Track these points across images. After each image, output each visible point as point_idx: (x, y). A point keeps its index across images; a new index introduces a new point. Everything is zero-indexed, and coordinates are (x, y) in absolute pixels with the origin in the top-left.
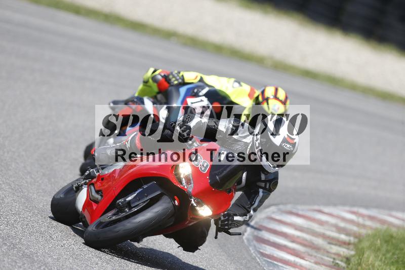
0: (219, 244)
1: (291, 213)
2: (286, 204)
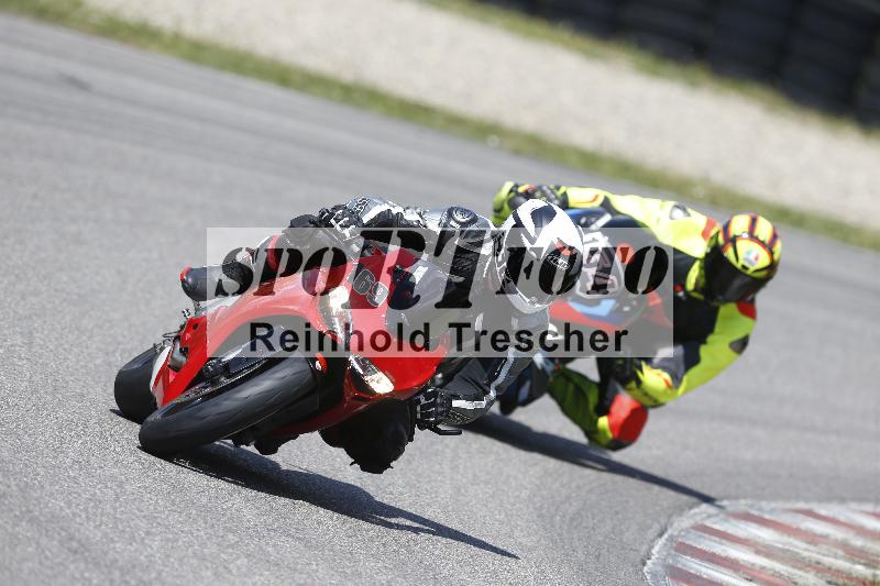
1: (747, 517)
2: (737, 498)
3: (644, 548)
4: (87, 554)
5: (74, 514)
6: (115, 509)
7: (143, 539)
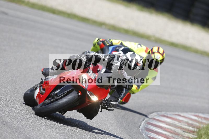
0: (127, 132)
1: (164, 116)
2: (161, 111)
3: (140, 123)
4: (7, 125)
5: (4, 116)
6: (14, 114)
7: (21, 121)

▬▬▬▬▬▬▬▬▬▬

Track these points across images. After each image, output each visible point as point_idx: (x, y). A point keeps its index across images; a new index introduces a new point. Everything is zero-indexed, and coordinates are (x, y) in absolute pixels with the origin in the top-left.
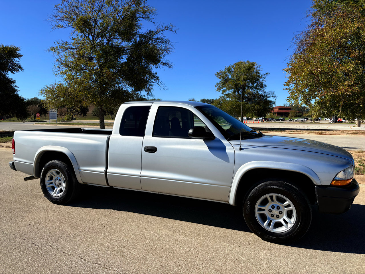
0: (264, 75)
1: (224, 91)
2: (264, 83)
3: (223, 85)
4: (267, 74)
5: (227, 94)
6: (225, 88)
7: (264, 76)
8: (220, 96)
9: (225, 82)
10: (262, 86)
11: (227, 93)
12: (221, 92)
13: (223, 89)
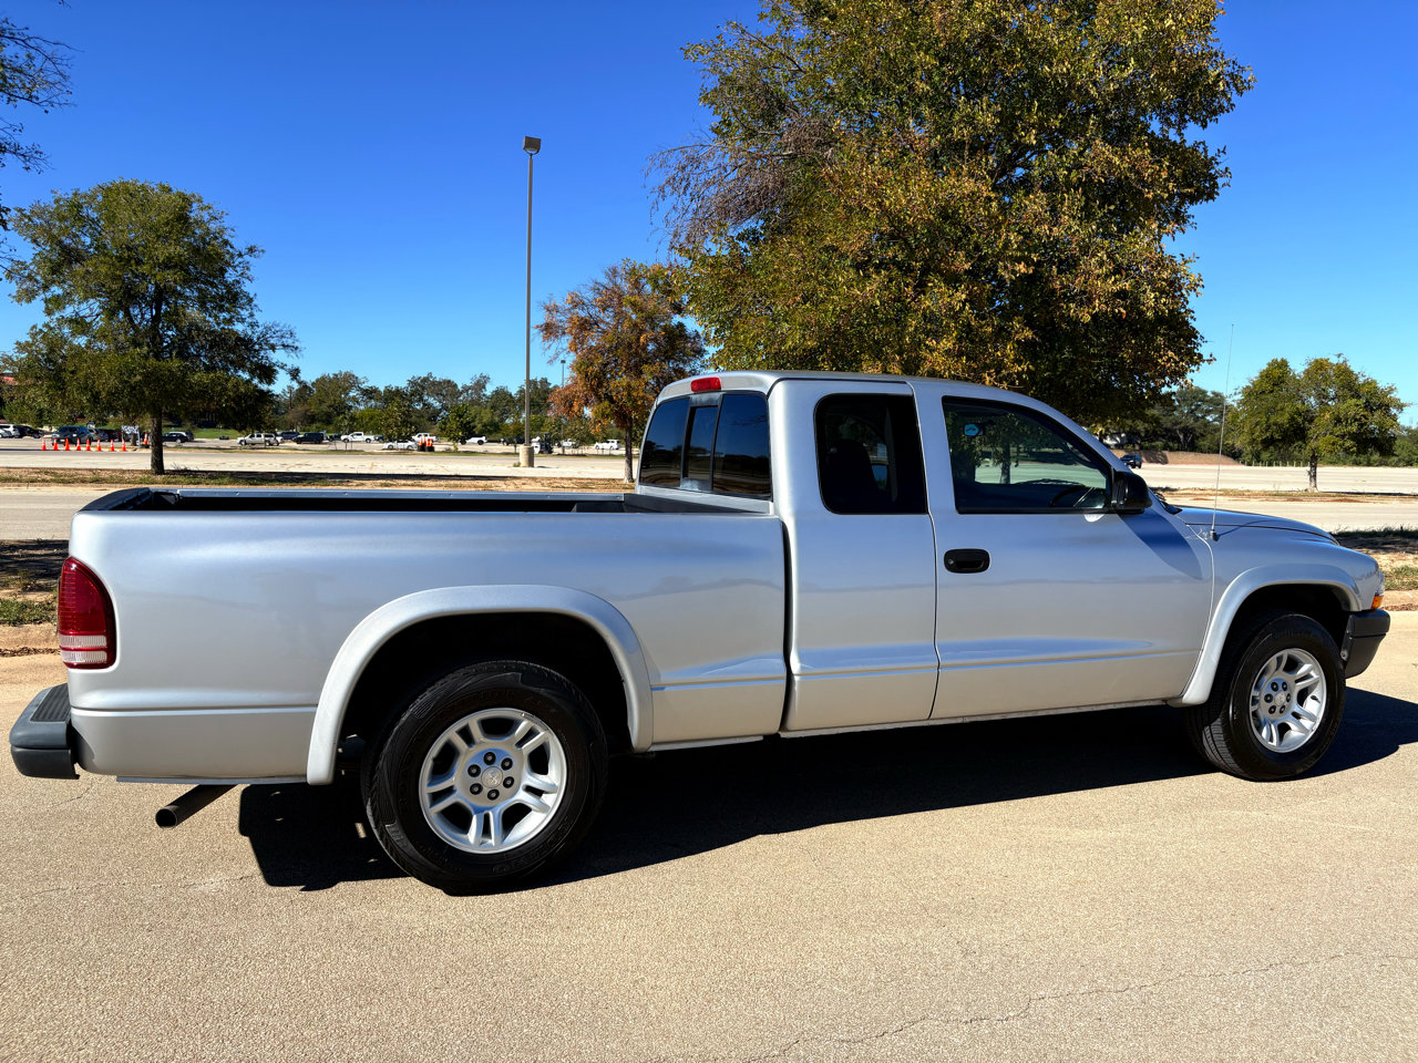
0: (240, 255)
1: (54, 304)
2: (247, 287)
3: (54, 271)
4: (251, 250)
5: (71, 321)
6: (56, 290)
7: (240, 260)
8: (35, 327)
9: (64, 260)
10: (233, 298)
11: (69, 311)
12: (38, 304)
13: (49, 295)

▬▬▬▬▬▬▬▬▬▬

> _REQUIRED WORK_
Take the stretch of lines above from the one containing "1: (224, 91)" through the one containing "12: (221, 92)" and repeat it exactly, adding no other line.

> _RESPONSE TO THIS TASK_
1: (224, 91)
2: (264, 83)
3: (223, 85)
4: (267, 74)
5: (227, 94)
6: (225, 88)
7: (264, 76)
8: (220, 96)
9: (225, 82)
10: (262, 86)
11: (227, 93)
12: (221, 92)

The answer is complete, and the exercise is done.